The Figure 1 illustration above shows how the various portions of a MitoPlex™ query contain multiple embedded MitoQuest™ terms that are mapped through the query optimization process.  Figure 2 below illustrates the actual process of executing this query within the server.  As can be seen from Figure 2, the process of executing a compound query is implemented by nesting multiple parsers using the MitoPlex™ pruning function $AND (invoked by QX_AddIfNotPresent) as the glue.  The $AND MitoPlex™ pruner function invokes any additional parsers associated with query terms other than the first during the process of attempting to add hits from the first embedded container parser (in both cases in the example the container is MitoQuest™).

MpxQueryExecution
Figure 2 – Executing a pipelined query within the MitoPlex™ federation

The actual implementation of the container-specific queries associated with the various terms in the compound MitoPlex™ query statement is performed by code invoked by the embedded query parser.  In the case of the MitoQuest™ container (which implements 99% of all queries), this is implemented using the inverted index files associated with the data collections of the server as illustrated in Figure 2 above.
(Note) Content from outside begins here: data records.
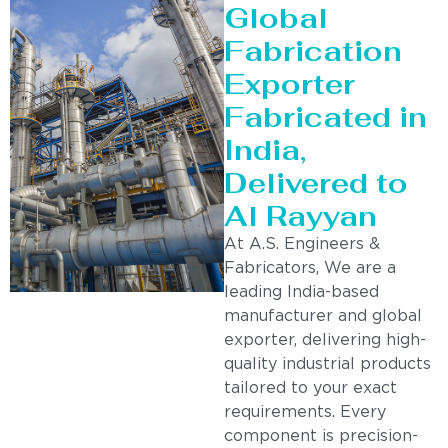
Global
Fabrication
Exporter
Fabricated in
India,
Delivered to
Al Rayyan
At A.S. Engineers &
Fabricators, We are a
leading India-based
manufacturer and global
exporter, delivering high-
quality industrial products
tailored to your exact
requirements. Every
component is precision-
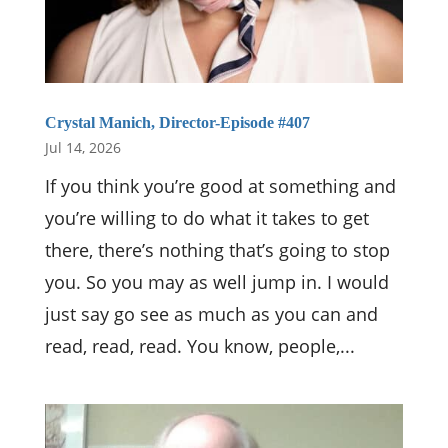
Crystal Manich, Director-Episode #407
Jul 14, 2026
If you think you’re good at something and
you’re willing to do what it takes to get
there, there’s nothing that’s going to stop
you. So you may as well jump in. I would
just say go see as much as you can and
read, read, read. You know, people,...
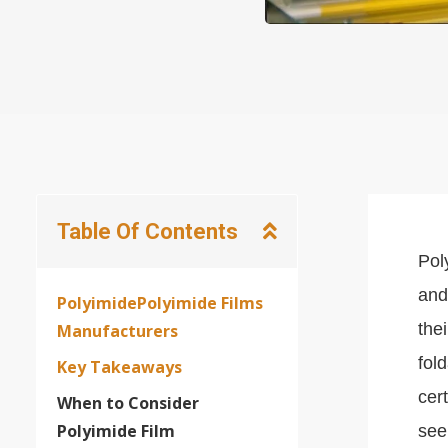
Table Of Contents
Pol
and
PolyimidePolyimide Films
the
Manufacturers
fol
Key Takeaways
cer
When to Consider
Polyimide Film
see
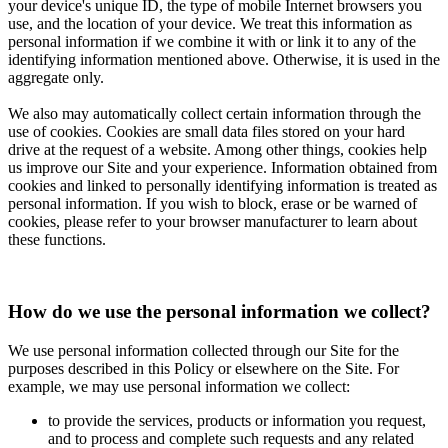
your device's unique ID, the type of mobile Internet browsers you
use, and the location of your device. We treat this information as
personal information if we combine it with or link it to any of the
identifying information mentioned above. Otherwise, it is used in the
aggregate only.
We also may automatically collect certain information through the
use of cookies. Cookies are small data files stored on your hard
drive at the request of a website. Among other things, cookies help
us improve our Site and your experience. Information obtained from
cookies and linked to personally identifying information is treated as
personal information. If you wish to block, erase or be warned of
cookies, please refer to your browser manufacturer to learn about
these functions.
How do we use the personal information we collect?
We use personal information collected through our Site for the
purposes described in this Policy or elsewhere on the Site. For
example, we may use personal information we collect:
to provide the services, products or information you request,
and to process and complete such requests and any related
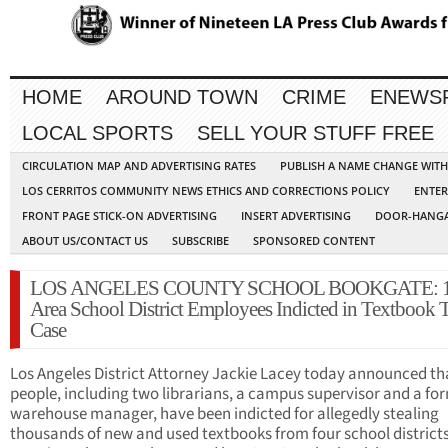
HOME
AROUND TOWN
CRIME
ENEWS
LOCAL SPORTS
SELL YOUR STUFF FREE
CIRCULATION MAP AND ADVERTISING RATES
PUBLISH A NAME CHANGE WIT
LOS CERRITOS COMMUNITY NEWS ETHICS AND CORRECTIONS POLICY
ENTER
FRONT PAGE STICK-ON ADVERTISING
INSERT ADVERTISING
DOOR-HANGA
ABOUT US/CONTACT US
SUBSCRIBE
SPONSORED CONTENT
LOS ANGELES COUNTY SCHOOL BOOKGATE: 
Area School District Employees Indicted in Textbook 
Case
Los Angeles District Attorney Jackie Lacey today announced th
people, including two librarians, a campus supervisor and a fo
warehouse manager, have been indicted for allegedly stealing
thousands of new and used textbooks from four school districts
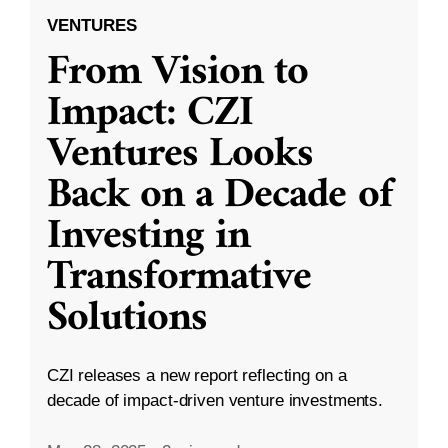
VENTURES
From Vision to
Impact: CZI
Ventures Looks
Back on a Decade of
Investing in
Transformative
Solutions
CZI releases a new report reflecting on a
decade of impact-driven venture investments.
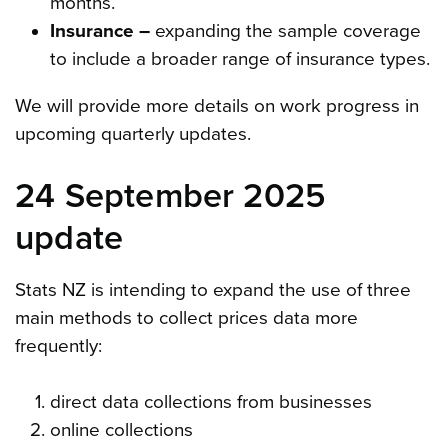
months.
Insurance –
expanding the sample coverage
to include a broader range of insurance types.
We will provide more details on work progress in
upcoming quarterly updates.
24 September 2025
update
Stats NZ is intending to expand the use of three
main methods to collect prices data more
frequently:
direct data collections from businesses
online collections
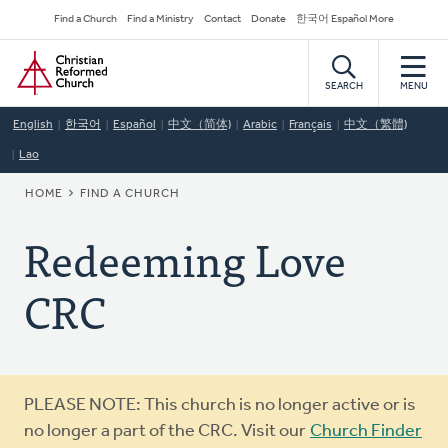
Skip
Secondary
Find a Church
Find a Ministry
Contact
Donate
한국어 Español More
to
Navigation
Home
main
content
SEARCH
MENU
English
한국어
Español
中文（简体)
Arabic
Français
中文（繁體)
Lao
BREADCRUMB
HOME
FIND A CHURCH
Redeeming Love
CRC
Warning
PLEASE NOTE: This church is no longer active or is
message
no longer a part of the CRC. Visit our
Church Finder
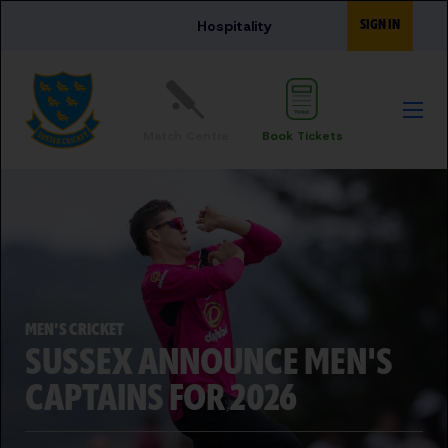
Skip to main content
SIGN IN
Hospitality
Match Centre
Book Tickets
MEN'S CRICKET
SUSSEX ANNOUNCE MEN'S
CAPTAINS FOR 2026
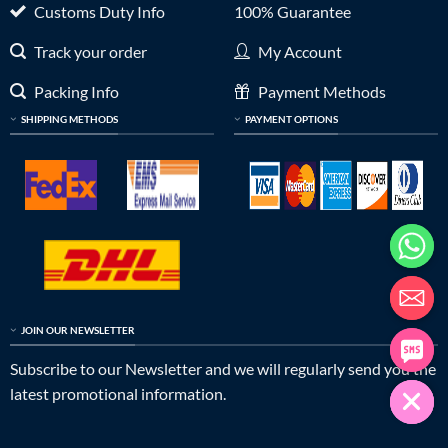
Customs Duty Info
100% Guarantee
Track your order
My Account
Packing Info
Payment Methods
SHIPPING METHODS
PAYMENT OPTIONS
JOIN OUR NEWSLETTER
Subscribe to our Newsletter and we will regularly send you the
latest promotional information.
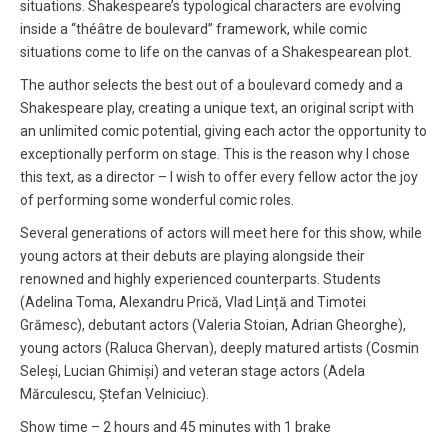
situations. Shakespeare’s typological characters are evolving
inside a “théâtre de boulevard” framework, while comic
situations come to life on the canvas of a Shakespearean plot.
The author selects the best out of a boulevard comedy and a
Shakespeare play, creating a unique text, an original script with
an unlimited comic potential, giving each actor the opportunity to
exceptionally perform on stage. This is the reason why I chose
this text, as a director – I wish to offer every fellow actor the joy
of performing some wonderful comic roles.
Several generations of actors will meet here for this show, while
young actors at their debuts are playing alongside their
renowned and highly experienced counterparts. Students
(Adelina Toma, Alexandru Prică, Vlad Lință and Timotei
Grămesc), debutant actors (Valeria Stoian, Adrian Gheorghe),
young actors (Raluca Ghervan), deeply matured artists (Cosmin
Seleși, Lucian Ghimiși) and veteran stage actors (Adela
Mărculescu, Ștefan Velniciuc).
Show time – 2 hours and 45 minutes with 1 brake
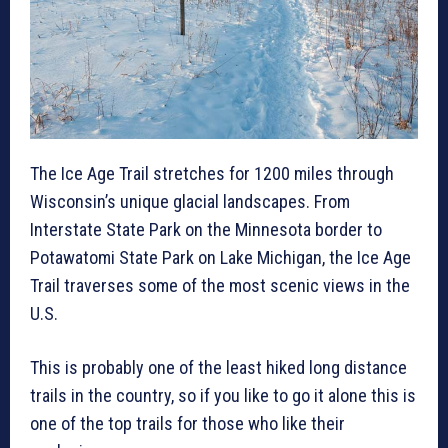
The Ice Age Trail stretches for 1200 miles through
Wisconsin’s unique glacial landscapes. From
Interstate State Park on the Minnesota border to
Potawatomi State Park on Lake Michigan, the Ice Age
Trail traverses some of the most scenic views in the
U.S.
This is probably one of the least hiked long distance
trails in the country, so if you like to go it alone this is
one of the top trails for those who like their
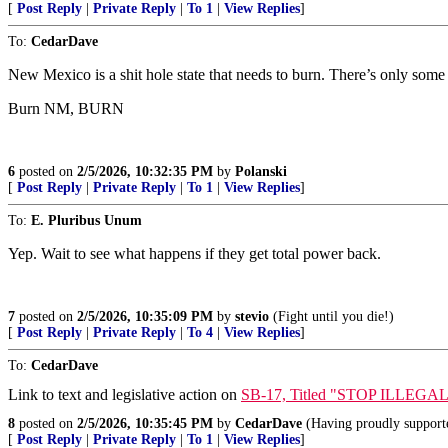
[
Post Reply
|
Private Reply
|
To 1
|
View Replies
]
To:
CedarDave
New Mexico is a shit hole state that needs to burn. There’s only some 
Burn NM, BURN
6
posted on
2/5/2026, 10:32:35 PM
by
Polanski
[
Post Reply
|
Private Reply
|
To 1
|
View Replies
]
To:
E. Pluribus Unum
Yep. Wait to see what happens if they get total power back.
7
posted on
2/5/2026, 10:35:09 PM
by
stevio
(Fight until you die!)
[
Post Reply
|
Private Reply
|
To 4
|
View Replies
]
To:
CedarDave
Link to text and legislative action on
SB-17, Titled "STOP ILLE
8
posted on
2/5/2026, 10:35:45 PM
by
CedarDave
(Having proudly supporte
[
Post Reply
|
Private Reply
|
To 1
|
View Replies
]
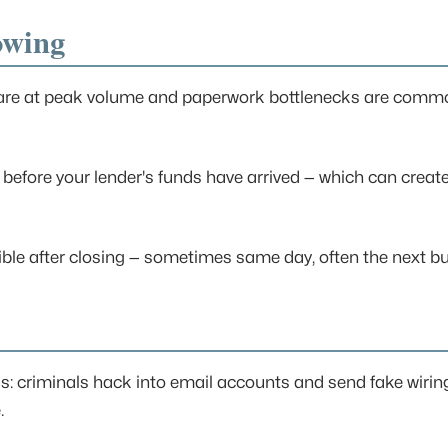
owing
es are at peak volume and paperwork bottlenecks are comm
efore your lender's funds have arrived — which can create
sible after closing — sometimes same day, often the next b
s: criminals hack into email accounts and send fake wiring 
.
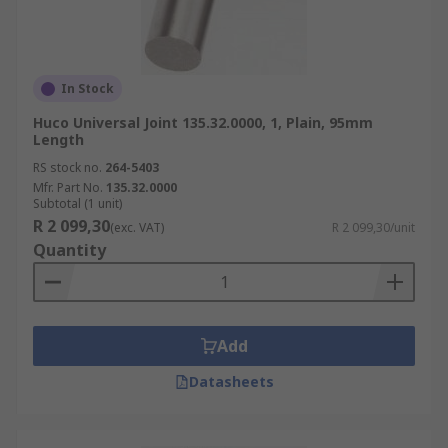
In Stock
Huco Universal Joint 135.32.0000, 1, Plain, 95mm
Length
RS stock no.
264-5403
Mfr. Part No.
135.32.0000
Subtotal (1 unit)
R 2 099,30
(exc. VAT)
R 2 099,30/unit
Quantity
Add
Datasheets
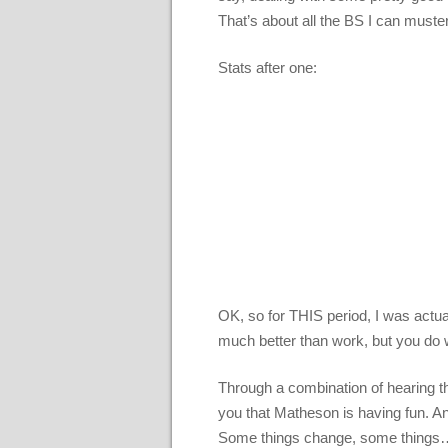
That’s about all the BS I can must
Stats after one:
OK, so for THIS period, I was actu
much better than work, but you do
Through a combination of hearing th
you that Matheson is having fun. And
Some things change, some things… w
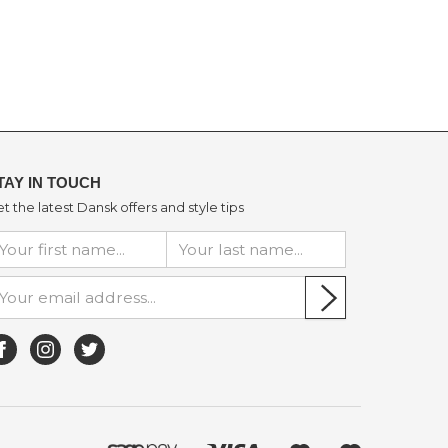
TAY IN TOUCH
t the latest Dansk offers and style tips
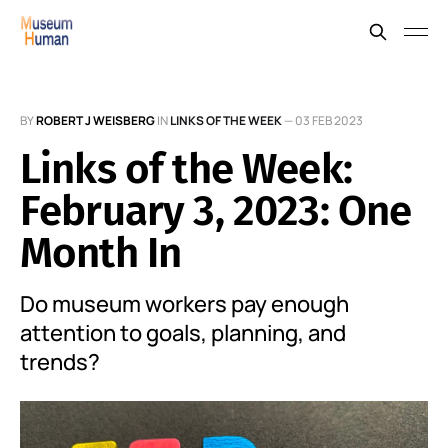
BY
ROBERT J WEISBERG
IN
LINKS OF THE WEEK
—
03 FEB 2023
Links of the Week:
February 3, 2023: One
Month In
Do museum workers pay enough
attention to goals, planning, and
trends?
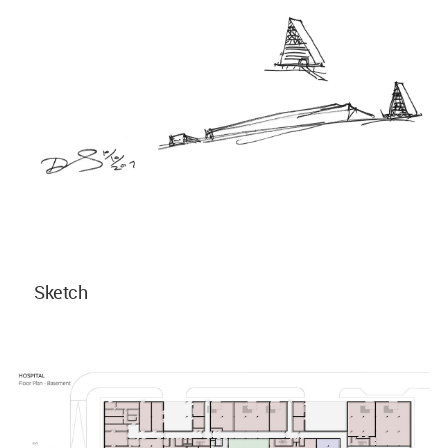
Sketch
The end result of this change from a horizontal to a distributed vertical federation architecture is a massive improvement over existing database technologies (orders of magnitude) in terms of complex query performance.    Most importantly, the improvement continues to scale linearly with the number of machines in the server cluster.  This in turn drives down the costs of the massive server farms necessary to address a specific large application (or performance level) both in terms of raw hardware costs as well as on-going airconditioning and electrical costs.  We will talk in more detail about this in future posts.